Enfin, une troisième solution serait la création d'un fonds spécial adossé au Fonds monétaire international (FMI) et abondé sur la base du volontariat, par exemple par des pays émergents comme la Chine.
Autre chantier : stabiliser la Grèce surendettée en mettant plus fortement à contribution le secteur financier, qui s'était déjà engagé en juillet à subir des pertes de l'ordre de 21% en effaçant une partie de la dette grecque.
La difficulté est pour les Européens d'obtenir le feu vert des banques, au risque sinon de déclencher le paiement des CDS, ces assurances contre le risque de défaut de paiement. Un tel scénario serait favorable à ceux qui ont spéculé sur le sort de la Grèce et risquerait de provoquer un effet domino dans la zone euro.
Or, les grandes banques réunies au sein de l'Institut de la finance internationale (IIF) ont prévenu le 24 octobre soir qu'il y avait "des limites" au niveau de la dette publique grecque qu'elles peuvent accepter d'effacer volontairement.
Selon une source diplomatique, le lobby bancaire propose désormais une décote volontaire de 40% alors que la zone euro table au minimum sur des pertes de l'ordre de 50%.
Les investisseurs grecs sont inquiets des retombées.

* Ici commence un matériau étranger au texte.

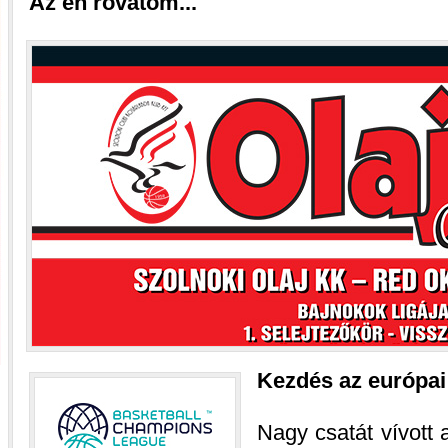
Az én rovatom...
Kezdés az európa
Nagy csatát vívott 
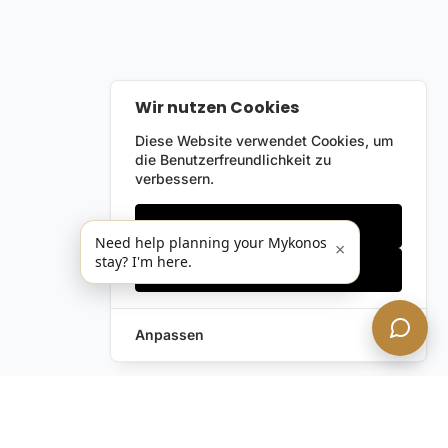
Wir nutzen Cookies
Diese Website verwendet Cookies, um
die Benutzerfreundlichkeit zu
verbessern.
Nur notwendige
Need help planning your Mykonos
×
stay? I'm here.
Alles akzeptieren
Anpassen
Anfrage hinterlassen
Schreiben Sie uns!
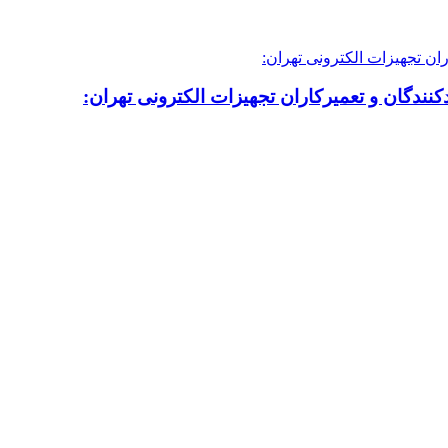
نندگان و تعمیرکاران تجهیزات الکترونی تهران:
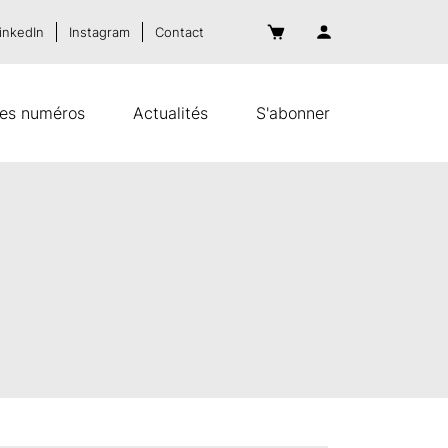
inkedIn
Instagram
Contact
es numéros
Actualités
S'abonner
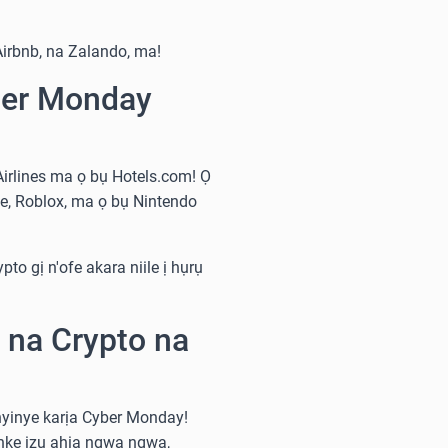
Airbnb, na Zalando, ma!
ber Monday
irlines ma ọ bụ Hotels.com! Ọ
e, Roblox, ma ọ bụ Nintendo
to gị n'ofe akara niile ị hụrụ
 na Crypto na
nyinye karịa Cyber Monday!
nke ịzụ ahịa ngwa ngwa,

La Bourse d'Athènes a chuté le 24 octobre de 4,51% car une trop forte décote affecterait lourdement les banques grecques, avec de probables répercussions pour les ménages et les entreprises.
À la veille du sommet, les Bourses européennes ont commencé la journée en repli, les investisseurs prenant notamment leurs bénéfices après plusieurs séances de hausse.
La Bourse de Paris a ouvert en baisse de 0,46%, Francfort de 0,47% et Londres de 0,13%. La Bourse de Madrid a de son côté cédé 0,3% à l'ouverture et celle de Milan 0,4%.
En Asie, la Bourse de Tokyo a terminé en baisse de 0,92%, l'inquiétude face à la vigueur persistante du yen prenant le pas sur l'espoir d'un règlement de la crise en zone euro.